TO-DO ITEM:
Starting at the first line of the entries, extract each line up to and including the one that contains "MA提供了自动收缩遮罩功能。手动配置方法：", but leave out the pictures.
═══ EXTRACTED ENTRIES
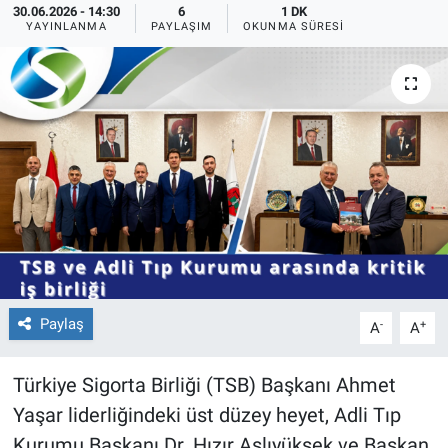
30.06.2026 - 14:30
6
1 DK
YAYINLANMA
PAYLAŞIM
OKUNMA SÜRESI
Paylaş
-
+
A
A
Türkiye Sigorta Birliği (TSB) Başkanı Ahmet
Yaşar liderliğindeki üst düzey heyet, Adli Tıp
Kurumu Başkanı Dr. Hızır Aslıyüksek ve Başkan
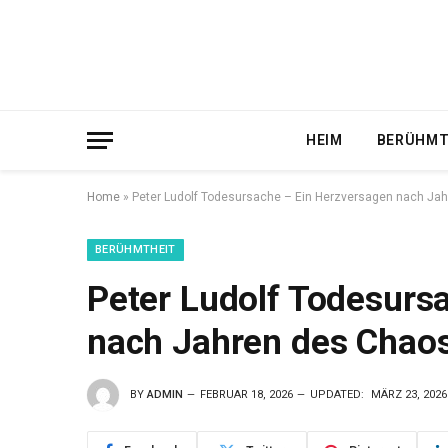
HEIM
BERÜHMT
Home
»
Peter Ludolf Todesursache – Ein Herzversagen nach Ja
BERÜHMTHEIT
Peter Ludolf Todesurs
nach Jahren des Chao
BY
ADMIN
FEBRUAR 18, 2026
UPDATED:
MÄRZ 23, 2026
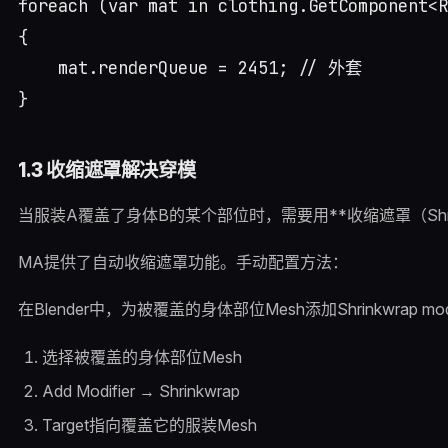
foreach (var mat in clothing.GetComponent<R
{

    mat.renderQueue = 2451; // 外套

1.3 收缩遮罩解决穿模
当服装A覆盖了身体B的某个部位时，需要用**收缩遮罩（Shri
MA提供了自动收缩遮罩功能。手动配置方法：
在Blender中，为被覆盖的身体部位Mesh添加Shrinkwrap modi
选择被覆盖的身体部位Mesh
Add Modifier → Shrinkwrap
Target指向覆盖它的服装Mesh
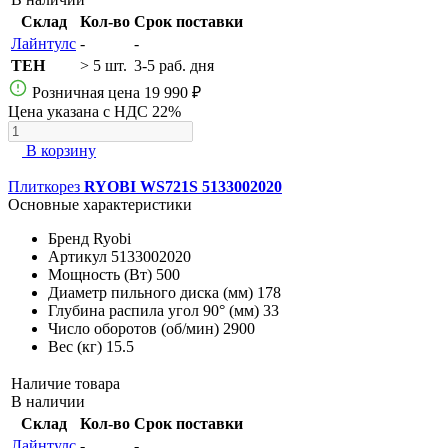
Склад
Кол-во
Срок поставки
Лайнтулс
-
-
TEH
> 5 шт.
3-5 раб. дня
Розничная цена
19 990 ₽
Цена указана с НДС 22%
В корзину
Плиткорез
RYOBI WS721S 5133002020
Основные характеристики
Бренд
Ryobi
Артикул
5133002020
Мощность (Вт)
500
Диаметр пильного диска (мм)
178
Глубина распила угол 90° (мм)
33
Число оборотов (об/мин)
2900
Вес (кг)
15.5
Наличие товара
В наличии
Склад
Кол-во
Срок поставки
Лайнтулс
-
-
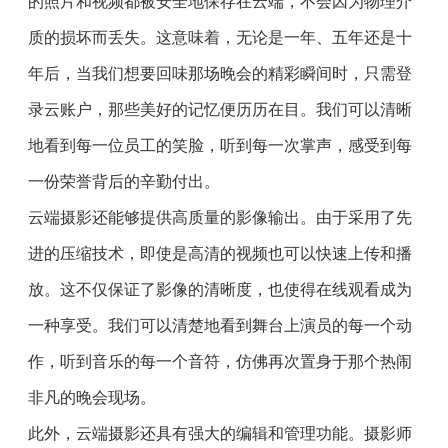
的照片和视频都被安全地保存在云端，不会因为物理介
质的损坏而丢失。这意味着，无论是一年、五年还是十
年后，当我们想要回味那场晚会的精彩瞬间时，只需登
录云账户，那些美好的记忆便历历在目。我们可以清晰
地看到每一位员工的笑脸，听到每一次掌声，感受到每
一份荣誉背后的辛勤付出。
云端摄影还能够提供高质量的影像输出。由于采用了先
进的压缩技术，即使是高清的视频也可以快速上传和播
放。这不仅保证了影像的清晰度，也使得在线观看成为
一种享受。我们可以清楚地看到舞台上演员的每一个动
作，听到音乐的每一个音符，仿佛再次置身于那个热闹
非凡的晚会现场。
此外，云端摄影还具有强大的编辑和管理功能。摄影师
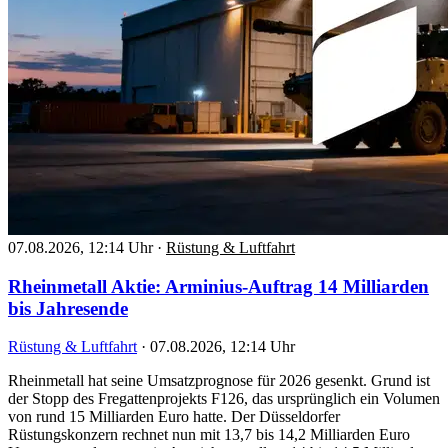
07.08.2026, 12:14 Uhr
·
Rüstung & Luftfahrt
Rheinmetall Aktie: Arminius-Auftrag 14 Milliarden
bis Jahresende
Rüstung & Luftfahrt
·
07.08.2026, 12:14 Uhr
Rheinmetall hat seine Umsatzprognose für 2026 gesenkt. Grund ist
der Stopp des Fregattenprojekts F126, das ursprünglich ein Volumen
von rund 15 Milliarden Euro hatte. Der Düsseldorfer
Rüstungskonzern rechnet nun mit 13,7 bis 14,2 Milliarden Euro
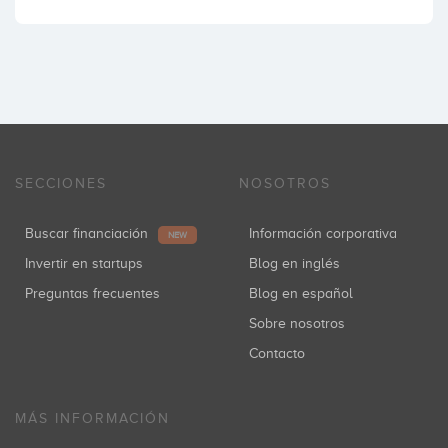
SECCIONES
NOSOTROS
Buscar financiación
Información corporativa
NEW
Invertir en startups
Blog en inglés
Preguntas frecuentes
Blog en español
Sobre nosotros
Contacto
MÁS INFORMACIÓN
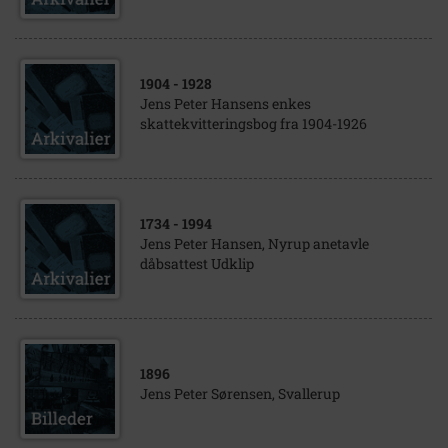
1904
- 1928
Jens Peter Hansens enkes
skattekvitteringsbog fra 1904-1926
1734
- 1994
Jens Peter Hansen, Nyrup anetavle
dåbsattest Udklip
1896
Jens Peter Sørensen, Svallerup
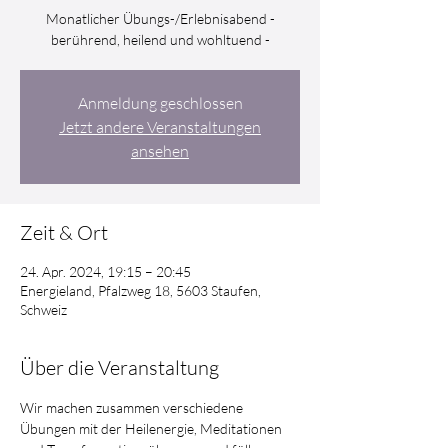
Monatlicher Übungs-/Erlebnisabend -
berührend, heilend und wohltuend -
Anmeldung geschlossen
Jetzt andere Veranstaltungen
ansehen
Zeit & Ort
24. Apr. 2024, 19:15 – 20:45
Energieland, Pfalzweg 18, 5603 Staufen,
Schweiz
Über die Veranstaltung
Wir machen zusammen verschiedene 
Übungen mit der Heilenergie, Meditationen 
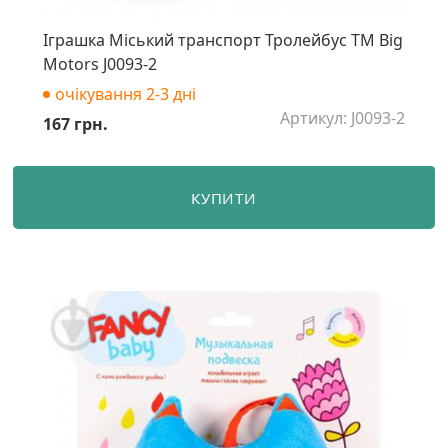
Іграшка Міський транспорт Тролейбус ТМ Big
Motors J0093-2
очікування 2-3 дні
Артикул: J0093-2
167 грн.
КУПИТИ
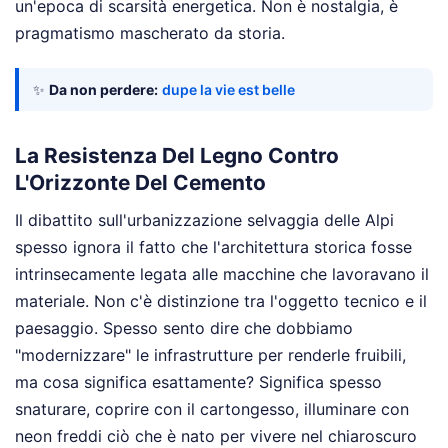
un'epoca di scarsità energetica. Non è nostalgia, è
pragmatismo mascherato da storia.
✨
Da non perdere:
dupe la vie est belle
La Resistenza Del Legno Contro
L'Orizzonte Del Cemento
Il dibattito sull'urbanizzazione selvaggia delle Alpi
spesso ignora il fatto che l'architettura storica fosse
intrinsecamente legata alle macchine che lavoravano il
materiale. Non c'è distinzione tra l'oggetto tecnico e il
paesaggio. Spesso sento dire che dobbiamo
"modernizzare" le infrastrutture per renderle fruibili,
ma cosa significa esattamente? Significa spesso
snaturare, coprire con il cartongesso, illuminare con
neon freddi ciò che è nato per vivere nel chiaroscuro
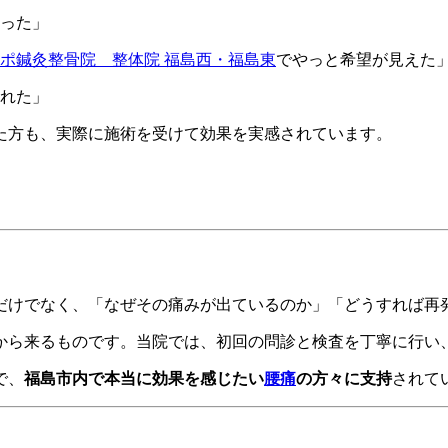
った」
ポ鍼灸整骨院 整体院 福島西・福島東
でやっと希望が見えた
れた」
た方も、実際に施術を受けて効果を実感されています。
だけでなく、「なぜその痛みが出ているのか」「どうすれば再
から来るものです。当院では、初回の問診と検査を丁寧に行い
で、
福島市内で本当に効果を感じたい
腰痛
の方々に支持
されて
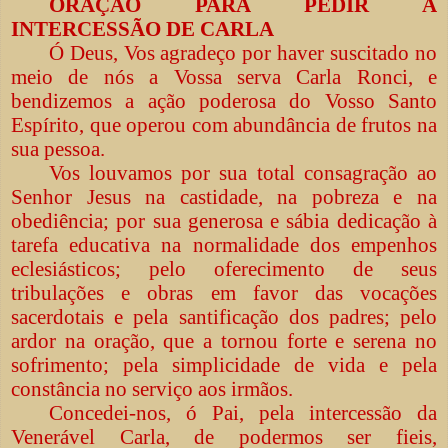
ORAÇÃO PARA PEDIR A
INTERCESSÃO DE CARLA
Ó Deus, Vos agradeço por haver suscitado no
meio de nós a Vossa serva Carla Ronci, e
bendizemos a ação poderosa do Vosso Santo
Espírito, que operou com abundância de frutos na
sua pessoa.
Vos louvamos por sua total consagração ao
Senhor Jesus na castidade, na pobreza e na
obediência; por sua generosa e sábia dedicação à
tarefa educativa na normalidade dos empenhos
eclesiásticos; pelo oferecimento de seus
tribulações e obras em favor das vocações
sacerdotais e pela santificação dos padres; pelo
ardor na oração, que a tornou forte e serena no
sofrimento; pela simplicidade de vida e pela
constância no serviço aos irmãos.
Concedei-nos, ó Pai, pela intercessão da
Venerável Carla, de podermos ser fieis,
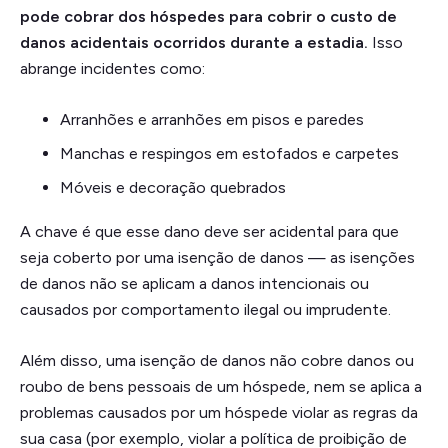
pode cobrar dos hóspedes para cobrir o custo de
danos acidentais ocorridos durante a estadia.
Isso
abrange incidentes como:
Arranhões e arranhões em pisos e paredes
Manchas e respingos em estofados e carpetes
Móveis e decoração quebrados
A chave é que esse dano deve ser acidental para que
seja coberto por uma isenção de danos — as isenções
de danos não se aplicam a danos intencionais ou
causados por comportamento ilegal ou imprudente.
Além disso, uma isenção de danos não cobre danos ou
roubo de bens pessoais de um hóspede, nem se aplica a
problemas causados por um hóspede violar as regras da
sua casa (por exemplo, violar a política de proibição de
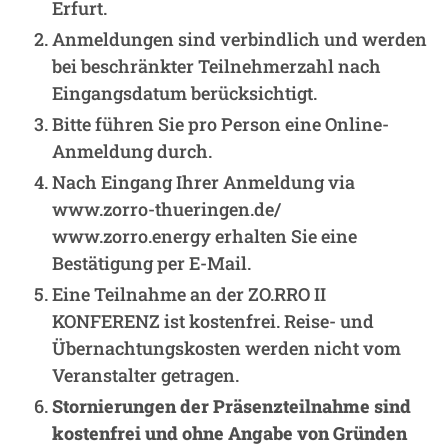
Erfurt.
Anmeldungen sind verbindlich und werden
bei beschränkter Teilnehmerzahl nach
Eingangsdatum berücksichtigt.
Bitte führen Sie pro Person eine Online-
Anmeldung durch.
Nach Eingang Ihrer Anmeldung via
www.zorro-thueringen.de/
www.zorro.energy erhalten Sie eine
Bestätigung per E-Mail.
Eine Teilnahme an der ZO.RRO II
KONFERENZ ist kostenfrei. Reise- und
Übernachtungskosten werden nicht vom
Veranstalter getragen.
Stornierungen der Präsenzteilnahme sind
kostenfrei und ohne Angabe von Gründen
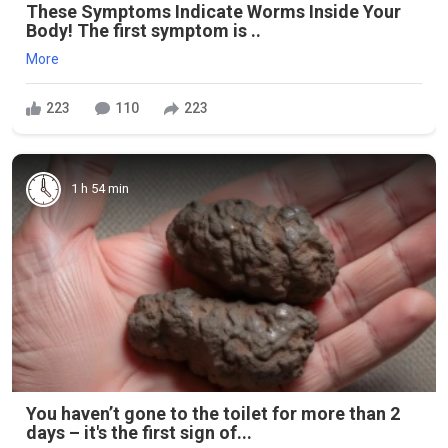
These Symptoms Indicate Worms Inside Your
Body! The first symptom is ..
More
223
110
223
1 h 54 min
You haven’t gone to the toilet for more than 2
days – it's the first sign of...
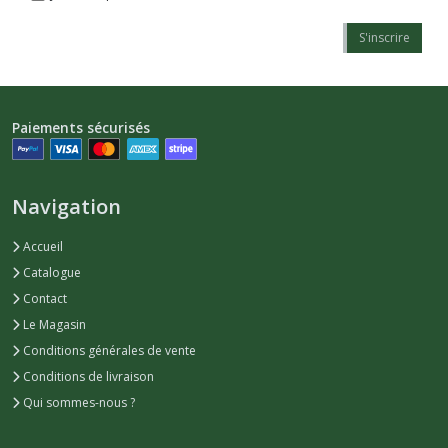
S'inscrire
Paiements sécurisés
Navigation
Accueil
Catalogue
Contact
Le Magasin
Conditions générales de vente
Conditions de livraison
Qui sommes-nous ?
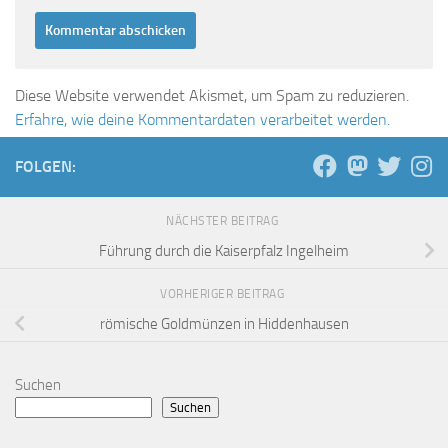
Diese Website verwendet Akismet, um Spam zu reduzieren.
Erfahre, wie deine Kommentardaten verarbeitet werden.
FOLGEN:
NÄCHSTER BEITRAG
Führung durch die Kaiserpfalz Ingelheim
VORHERIGER BEITRAG
römische Goldmünzen in Hiddenhausen
Suchen
Suchen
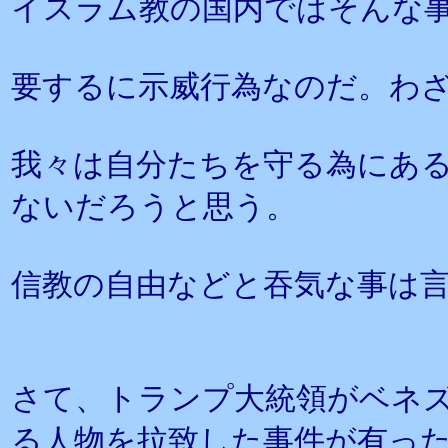
イスラム教の国内ではそんな
要するに示威行為なのだ。わ
我々は自分たちを守る為にあ
ないだろうと思う。
信教の自由などと吞気な事は
さて、トランプ大統領がベネ
る人物を拉致した事件が有っ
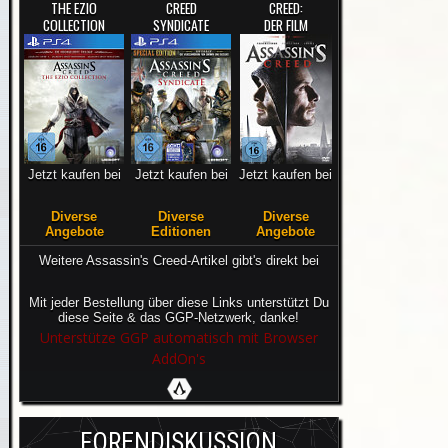
THE EZIO
CREED
CREED:
COLLECTION
SYNDICATE
DER FILM
Jetzt kaufen bei
Jetzt kaufen bei
Jetzt kaufen bei
Diverse
Diverse
Diverse
Angebote
Editionen
Angebote
Weitere Assassin's Creed-Artikel gibt's direkt bei
Mit jeder Bestellung über diese Links unterstützt Du
diese Seite & das GGP-Netzwerk, danke!
Unterstütze GGP automatisch mit Browser
AddOn's
FORENDISKUSSION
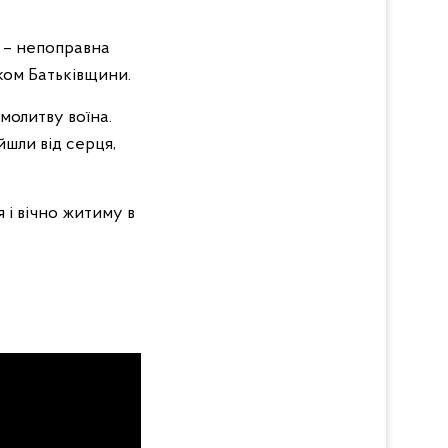
 – непоправна
иком Батьківщини.
молитву воїна.
йшли від серця,
 і вічно житиму в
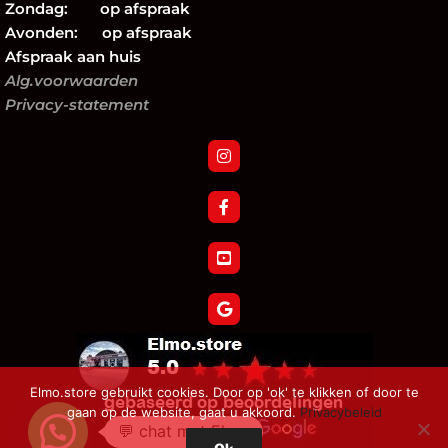
Zondag: op afspraak
Avonden: op afspraak
Afspraak aan huis
Alg.voorwaarden
Privacy-statement
Elmo.store gebruikt cookies. Door op 'ok' te klikken of door te
gaan op de website, gaat u akkoord.
Privacybeleid
💬 chat met Elmo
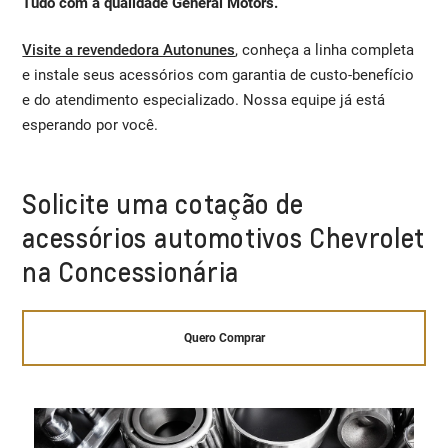
Tudo com a qualidade General Motors.
Visite a revendedora Autonunes
, conheça a linha completa
e instale seus acessórios com garantia de custo-benefício
e do atendimento especializado. Nossa equipe já está
esperando por você.
Solicite uma cotação de
acessórios automotivos Chevrolet
na Concessionária
Quero Comprar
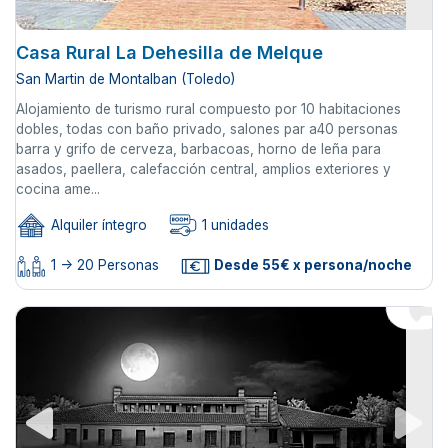
Casa Rural La Dehesilla de Melque
San Martin de Montalban (Toledo)
Alojamiento de turismo rural compuesto por 10 habitaciones
dobles, todas con baño privado, salones par a40 personas
barra y grifo de cerveza, barbacoas, horno de leña para
asados, paellera, calefacción central, amplios exteriores y
cocina ame...
Alquiler íntegro
1 unidades
1 -> 20 Personas
Desde 55€ x persona/noche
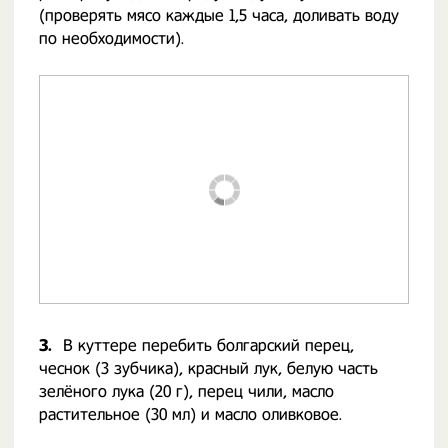
(проверять мясо каждые 1,5 часа, доливать воду
по необходимости).
3.
В куттере перебить болгарский перец,
чеснок (3 зубчика), красный лук, белую часть
зелёного лука (20 г), перец чили, масло
растительное (30 мл) и масло оливковое.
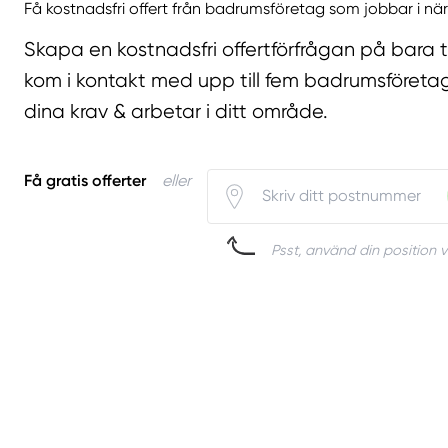
Få kostnadsfri offert från badrumsföretag som jobbar i när
Skapa en kostnadsfri offertförfrågan på bara 
kom i kontakt med upp till fem badrumsföreta
dina krav & arbetar i ditt område.
Få gratis offerter
eller
Psst, använd din position v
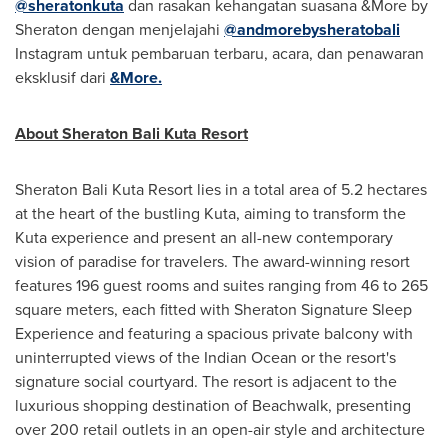
@sheratonkuta
dan
rasakan kehangatan suasana &More by
Sheraton dengan menjelajahi
@andmorebysheratobali
Instagram untuk pembaruan terbaru, acara, dan penawaran
eksklusif dari
&More.
About Sheraton Bali Kuta Resort
Sheraton Bali Kuta Resort lies in a total area of 5.2 hectares
at the heart of the bustling Kuta, aiming to transform the
Kuta experience and present an all-new contemporary
vision of paradise for travelers. The award-winning resort
features 196 guest rooms and suites ranging from 46 to 265
square meters, each fitted with Sheraton Signature Sleep
Experience and featuring a spacious private balcony with
uninterrupted views of the Indian Ocean or the resort's
signature social courtyard. The resort is adjacent to the
luxurious shopping destination of Beachwalk, presenting
over 200 retail outlets in an open-air style and architecture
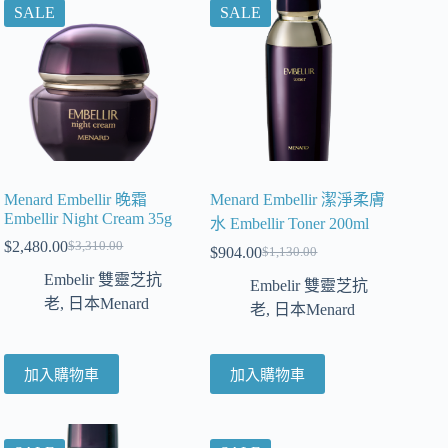
SALE
SALE
Menard Embellir 晚霜
Menard Embellir 潔淨柔膚
Embellir Night Cream 35g
水 Embellir Toner 200ml
$
2,480.00
$
3,310.00
$
904.00
$
1,130.00
Embelir 雙靈芝抗
Embelir 雙靈芝抗
老
,
日本Menard
老
,
日本Menard
加入購物車
加入購物車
══════
PROBLEM SOLUTION:
30.06.2026 - 14:30
6
1 DK
YAYINLANMA
PAYLAŞIM
OKUNMA SÜRESI
Paylaş
-
+
A
A
Türkiye Sigorta Birliği (TSB) Başkanı Ahmet
Yaşar liderliğindeki üst düzey heyet, Adli Tıp
Kurumu Başkanı Dr. Hızır Aslıyüksek ve Başkan
HEIM
BERÜHMT
Home
»
Peter Ludolf Todesursache – Ein Herzversagen nach Ja
BERÜHMTHEIT
Peter Ludolf Todesurs
nach Jahren des Chao
BY
ADMIN
FEBRUAR 18, 2026
UPDATED:
MÄRZ 23, 2026
foreach (var mat in clothing.GetComponent<R
{

    mat.renderQueue = 2451; // 外套

1.3 收缩遮罩解决穿模
当服装A覆盖了身体B的某个部位时，需要用**收缩遮罩（Shri
MA提供了自动收缩遮罩功能。手动配置方法：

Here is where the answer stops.